1. The volume of a right rectangular prism is 960 cubic centimeters. If the ratio of its length, width, and height is 6:5:4, what is the total surface area of the prism?

(a) 590 square cm (b) 592 square cm (c) 295 square cm (d) 596 square cm

2. If the length, breadth, and height of a right rectangular prism are in the ratio 3:2:1 and its total surface area is 88 square centimeters, then what is its volume?

(a) 120 cubic cm (b) 64 cubic cm (c) 48 cubic cm (d) 24 cubic cm

3. The sum of the length, width, and height of a right rectangular prism is 25 cm, and its total surface area is 264 square cm. Determine the length of its diagonal.

4. If the length, breadth, and height of a cuboid are equal, its special name is __________.

5. The length of a right rectangular prism is three times its width and five times its height. If its volume is 14,400 cubic centimeters, then what is its total surface area?

(a) 4300 square cm (b) 4320 square cm (c) 4500 square cm (d) 4520 square cm

6. If the internal length, width, and height of a rectangular box are 6 meters, 3 meters, and 2 meters respectively, what is the length of the longest rod that can be placed inside the box?

7. The length, width, and height of a rectangular prism are in the ratio 5:3:1. If the volume of the prism is 120 cubic centimeters, determine the total surface area.

8. In a rectangular prism, the ratio of length, width, and height is \(4:5:3\). If the length of one diagonal is \(35\sqrt2\) cm, what is the total surface area?
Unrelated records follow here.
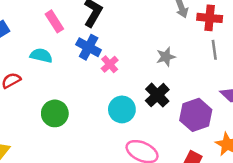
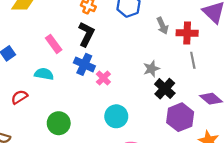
black cross: (157, 95) -> (165, 89), moved

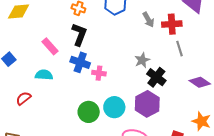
pink cross: (103, 78) -> (99, 73), turned -32
purple hexagon: (180, 117) -> (147, 104), moved
green circle: (59, 123) -> (89, 112), moved

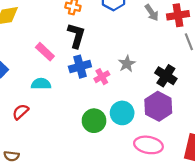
gray star: (142, 60) -> (127, 64), moved
blue cross: (80, 62) -> (80, 67), turned -30
pink cross: (99, 73) -> (102, 77), turned -32

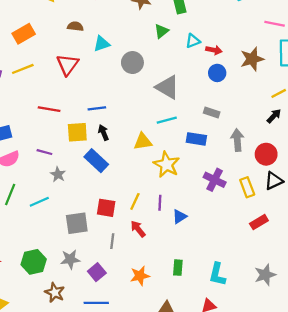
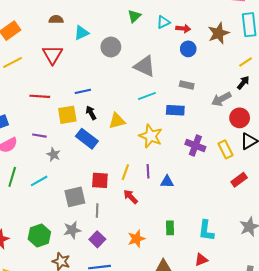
gray arrow: (237, 140) -> (221, 99), moved, turned -108
yellow triangle: (143, 142) -> (117, 121), moved
blue triangle: (180, 216) -> (167, 182), turned 40
gray line: (112, 241) -> (97, 210), moved

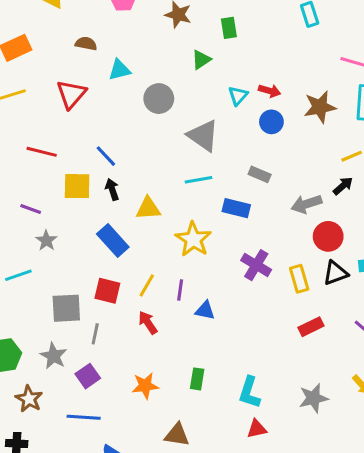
cyan triangle: (163, 22) -> (238, 96), moved, turned -32
blue line: (83, 91) -> (106, 156), turned 49
blue rectangle: (87, 139) -> (113, 240), moved
gray star: (72, 230) -> (54, 356), turned 30
red triangle: (201, 260) -> (257, 429), moved

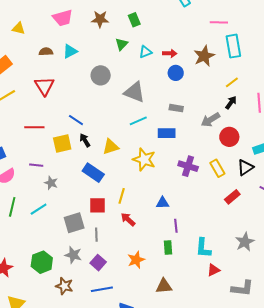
cyan triangle: (119, 70) -> (70, 51), moved
cyan triangle: (238, 96) -> (145, 52), moved, turned 40
black triangle: (335, 273) -> (245, 167), moved
purple line: (180, 290) -> (176, 226), moved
9. A solid object has its lower part in the shape of a hemisphere and its upper part in the shape of a right circular cone. If the surface areas of both parts are equal, determine the ratio of the radius to the height of the cone.

10. The bottom part of a solid is in the shape of a hemisphere, and the top part is in the shape of a right circular cone. If the surface areas of both parts are equal, then calculate and write the ratio of the radius to the height of the cone.

11. A rectangular piece of soft cardboard has a length that is four times its width. When rolled along its length, it forms a right circular cone whose lateral surface area is 100 square centimeters. What is the height of the cone?